Short Stories
Entry No. 45 February 15, 2005

Peruvian Love

I had mentioned in an email to friends and family that I had heard a song in Ecuador that really made me feel good. It went like this: "Nobody gonna break my stride, nobody gonna slow me down, oh no, I've got to keep on moving...". Well, I had found some amoeba friends in my stomach that slowed me right down - to a stop. They threw me on the ground, and I curled up into a ball for about a day.
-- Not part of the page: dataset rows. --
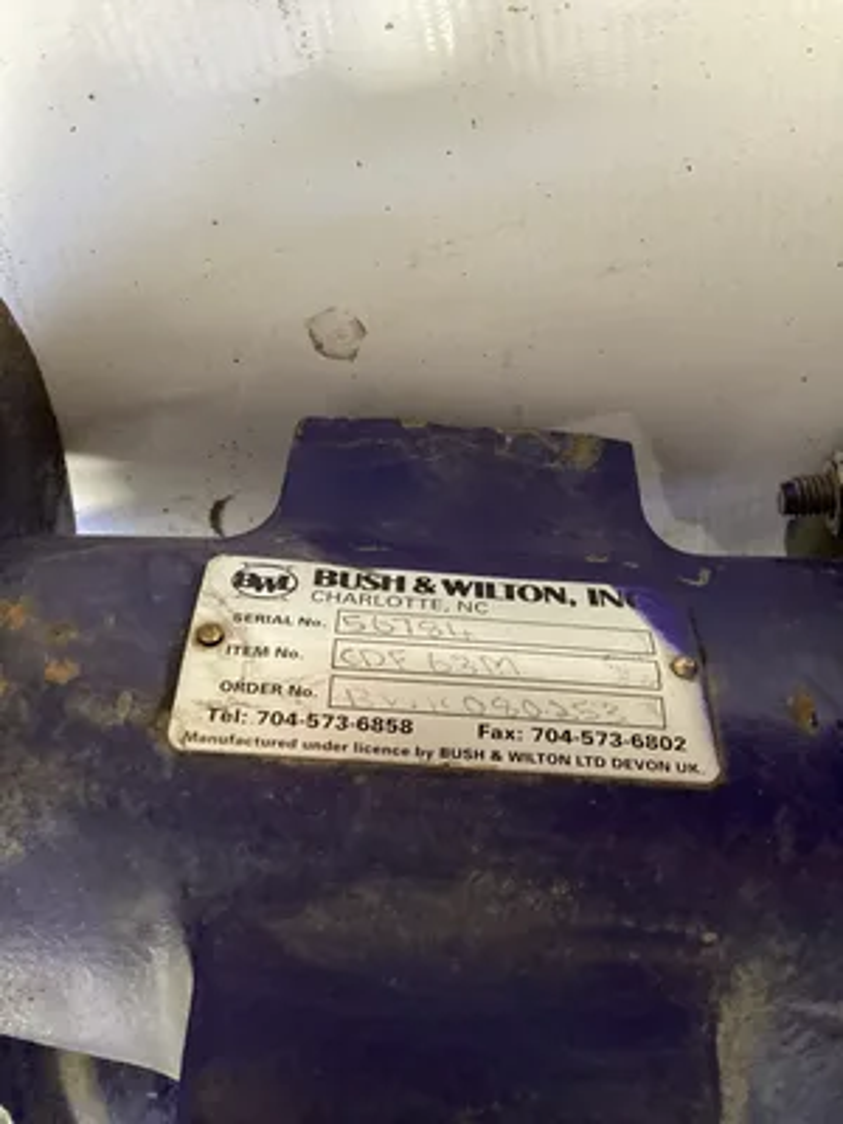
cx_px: 422
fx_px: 1007
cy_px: 562
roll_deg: +4.0
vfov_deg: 58.4
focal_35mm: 31
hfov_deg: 45.4
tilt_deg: -41.3
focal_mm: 3.3
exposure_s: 1/50
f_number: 2.4
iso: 320
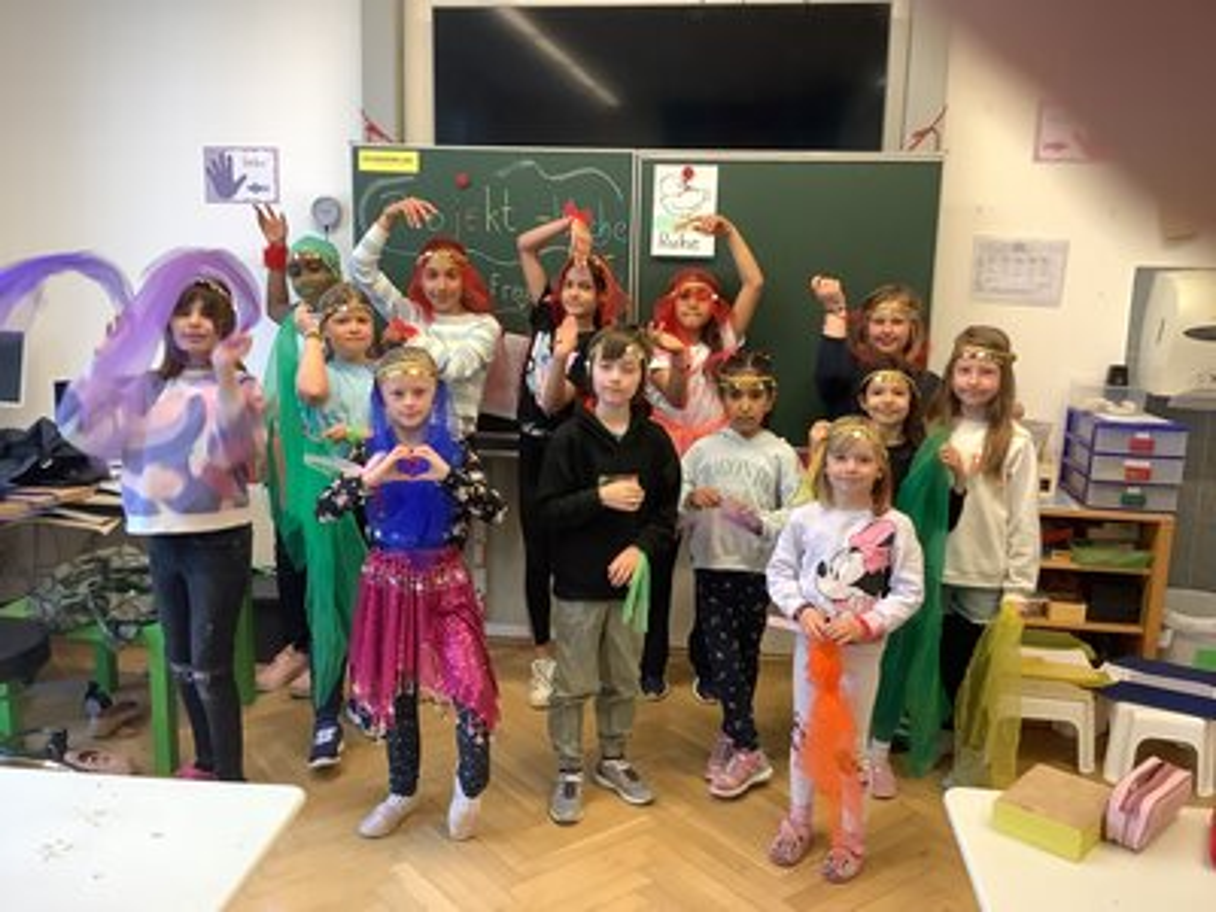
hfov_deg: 58.4
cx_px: 608
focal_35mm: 31
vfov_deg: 45.4
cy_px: 456
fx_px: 1089
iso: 160
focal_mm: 3.3
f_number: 2.4
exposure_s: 1/60
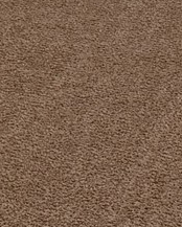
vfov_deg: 7.5
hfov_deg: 6.6
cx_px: 451
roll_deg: +0.0
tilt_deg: -6.5
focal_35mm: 221
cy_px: -496
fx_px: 1486
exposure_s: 1/163
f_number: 1.78
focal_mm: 6.76
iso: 200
Welcome to PART I of the Peruvian Desert. I have no idea where or when these little tummy friends infiltrated, but they were there and kicking around inside. We were cycling through a 200 km stretch of nothingness when I literally fell ill and hung out in a restaurant in the middle of nowhere. I listened to blaring hip hop music all day as I laid folded up into a small ball. "You can ring my bell" and "Get this party started" invaded my ears. I soon blocked it out or sang my own song. I started to feel better towards the end of the day and knew I would be ready to go by the next morning. What I wasn't ready for were the persistent and extensive headwinds for the remainder of the stretch. It was tough and we didn't make a whole lot of progress.

Things were looking up when a torpid and potbellied truck pulled up filled with rocks. We knew he would travel faster than we could draft him, but what if he would consider driving a little slower for us for a bit? It would be so nice to get a break from the wind. At first it seemed preposterous that we were considering asking this driver to drive slower. We thought he might, though, with some incentive. Maybe 30 Soles, perhaps? We made a deal and all four of us drafted this truck full of rocks for 30 km. Will and Orian were actually able to draft him for longer even after he sped up. Susie and I couldn't hold the draft. We both slowly slipped further and further from the truck until it was just a dot ahead. Our destination, Chiclayo, would have to wait a little longer. Nevertheless, that 30 km behind the truck knocked off a bit of time and gave me a badly needed break from the direct wind. After that, my spirits were up and only memories of my amoeba pain remained; back to the sun, wind, and desert sand.